Project Memory
muxd sessions start from zero — the agent forgets everything between sessions. Project Memory lets you persist structured facts so the agent remembers your conventions, architecture decisions, and gotchas across sessions.
How It Works
Facts are stored in a .muxd/memory.json file in your project root:
{
"facts": {
"auth": "JWT with refresh tokens, not sessions",
"database": "SQLite with WAL mode, single writer",
"test_patterns": "Table-driven tests, use t.Helper()"
}
}
Simple flat key-value pairs. One file per project.
Reading (Automatic)
Every time the agent starts a turn, all stored facts are automatically injected into the system prompt. The agent sees them before you say anything — no tool call needed.
The system prompt includes a section like:
Project Memory:
auth: JWT with refresh tokens, not sessions
database: SQLite with WAL mode, single writer
test_patterns: Table-driven tests, use t.Helper()
Writing (Manual)
Facts are only saved when explicitly requested — either by you via /remember or by the agent calling the memory_write tool. Nothing is auto-saved.
Usage
The /remember Command
The fastest way to save facts from the TUI:
/remember auth JWT with refresh tokens
/remember database SQLite with WAL mode
/remember test_patterns Table-driven tests
Remove a fact:
/remember --remove auth
List all facts:
/remember
Agent Tools
The agent has two tools for memory:
| Tool | Description |
|---|---|
memory_read | Read all stored facts (also available via system prompt injection) |
memory_write | Add, update, or remove a fact |
You can ask the agent to remember things naturally:
"Remember that we use JWT with refresh tokens for auth"

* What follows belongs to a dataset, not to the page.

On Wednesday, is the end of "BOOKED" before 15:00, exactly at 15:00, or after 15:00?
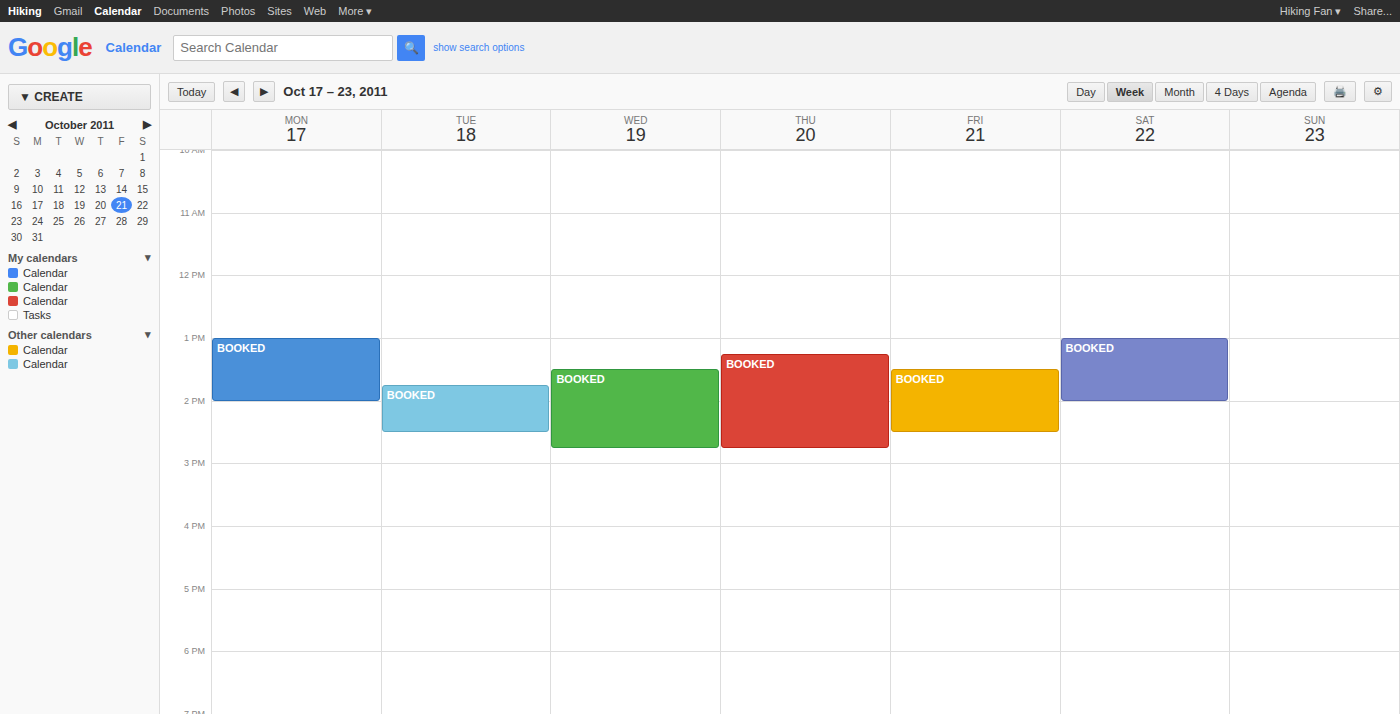
14:45 -- before 15:00, 15 minutes above the 15:00 line.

The agent can call memory_write with action: "set" to persist the fact.
File Location
Memory is stored at .muxd/memory.json relative to your working directory. This means:
- Each project gets its own memory file
- You can commit
.muxd/memory.jsonto share project context with your team - Or add
.muxd/to.gitignoreto keep it local
Edge Cases
| Situation | Behavior |
|---|---|
No .muxd/ directory | Created automatically on first write |
No memory.json file | Agent sees no Project Memory section; reads return empty |
| Corrupt JSON | Read returns an error; you can delete and start fresh |
| Empty facts map | Project Memory section is omitted from system prompt |
| Sub-agents | Inherit the same memory — can read and write facts |
| Multiple sessions | All sessions in the same project directory share the same memory file |
Atomic Writes
Memory writes use a temp file + rename strategy to prevent corruption. The file is written to .muxd/memory.json.tmp first, then atomically renamed to .muxd/memory.json. This ensures the file is never left in a partial state.